Thursday, April 4, 2013

Titik

Aku duduk dalam keheningan bangku taman, memikirkan keseimbangan yang sepertinya lebih berat ke kanan. Bukan fasis. Ini bahkan sama sekali bukan tentang ideologi yang kanan kiri atau atas bawah. Ini tentang aku, kamu dan Tuhan.

5 menit yang lalu aku terbahak dalam lingkup kepalsuan. Aku sedang tidak seimbang. Sedang berpikir keras kemana aku langkahkan kaki ku berikutnya.

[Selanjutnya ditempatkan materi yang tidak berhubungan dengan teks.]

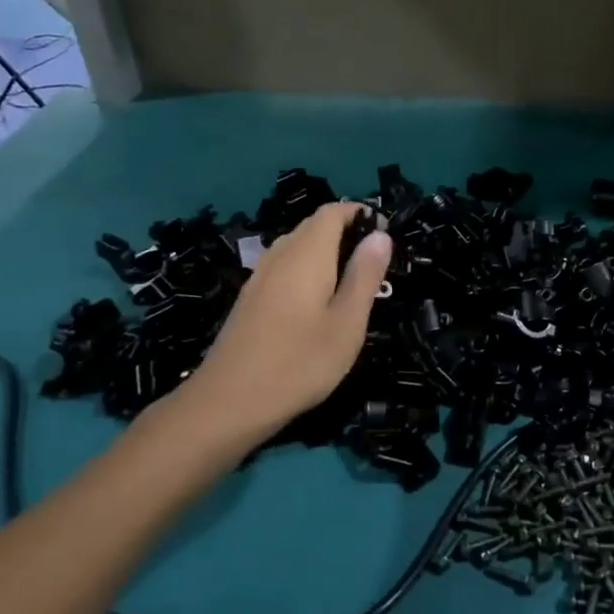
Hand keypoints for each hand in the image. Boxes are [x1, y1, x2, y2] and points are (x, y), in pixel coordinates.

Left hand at [188, 202, 392, 433]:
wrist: (230, 401)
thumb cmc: (300, 362)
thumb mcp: (347, 322)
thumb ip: (364, 275)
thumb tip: (380, 236)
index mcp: (307, 254)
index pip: (333, 212)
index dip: (359, 214)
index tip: (384, 235)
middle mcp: (281, 254)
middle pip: (314, 226)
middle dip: (345, 232)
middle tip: (374, 263)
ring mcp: (260, 276)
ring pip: (297, 246)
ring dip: (326, 252)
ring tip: (350, 283)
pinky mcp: (250, 298)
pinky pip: (284, 267)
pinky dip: (307, 270)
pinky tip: (317, 303)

Orang bilang hidup itu seperti roda. Roda-roda gila yang bisa berputar secepat apa entah. Mengalahkan kecepatan suara. Meledak tiba-tiba tanpa sebelumnya bergeming untuk mengingatkan.

Ini tentang keraguan. Dihadapan gelas-gelas berserakan aku berdoa.

Aku sedang bertemu dan berdiskusi dengan kejenuhan. Menghantarkan aku pada titik, titik kedigdayaan kekuatan alam yang mengecilkan aku. Sendiri.

Karena ritme derap kaki yang sama, maka aku harus merubah ini.
 
Aku sampai pada fase ku berikutnya, fase untuk bertanggung jawab. Paling tidak untuk diriku sendiri.

Aku akan memulai ini dengan aku, kamu dan Tuhan.

Oia, aku sudah mengutus rindu lewat hujan untukmu. Sudah kau rasakan?
Aku belum tahu siapa kamu yang menjadi kita berikutnya, dan harapan kecil ini adalah kita yang terakhir. Bukan lagi yang hanya sebentar menjadi kita kemudian lama menjadi aku dan kamu.

Aku tidak ingin lagi main-main dalam "kita".

Aku percaya.
Jatuh cinta selalu datang tepat waktu, tidak pernah terlambat seperti polisi india, atau datang terlalu cepat seperti ejakulasi dini.

Aku menunggu janji ketepatan waktu untuk benar-benar jatuh. Untuk menghabiskan hari-hari kita, kemarin, hari ini, esok dan selamanya.

Dan ini saat yang tepat untuk jatuh cinta (kembali).

Bahagia

Bahagia? Seberapa kenal kamu dengan kata ini?

Aku merasa mengenalnya dengan sangat baik, dia sahabatku. Sahabat yang aku ciptakan sendiri. Guru-ku bilang "bahagia itu diciptakan, bukan menunggunya datang."

Setiap orang punya definisi bahagianya masing-masing. Ada yang bahagia kalau banyak uang, banyak pacar, banyak teman, dan banyak lainnya. Ada juga yang bahagia ketika hanya cukup dekat dengan keluarga, atau bahagia karena awalnya pura-pura bahagia.

Bahagia bukan cuma kata. Menurutku. Ada teori besar dibalik itu.

Kupikir, Malaikatpun akan kerepotan mendefinisikan ukuran kebahagiaan seseorang. Bahkan hanya kita yang bisa menjabarkan apa itu kita punya bahagia.

Kadang, bahagia bukan hanya sekedar keinginan kita terpenuhi atau kebutuhan kita tercukupi. Lebih dari itu, membuat orang lain merasa bahagia itu juga bentuk kebahagiaan. Membahagiakan orang tua, pacar, sahabat, istri atau siapapun yang kita memang ingini begitu. Setuju? Aku setuju.

Sesekali cobalah berdialog dengan Tuhan. Tentang apa bahagiamu, tentang bagaimana memudahkannya terlahir, tentang bahagia yang takkan di contek orang lain ketika selesai berdoa.

Selalu ada kesederhanaan dalam bahagia. Percayalah.

Tentukan target bahagia, rancang tahapannya, sikapi langkah, berlari, dan bahagialah.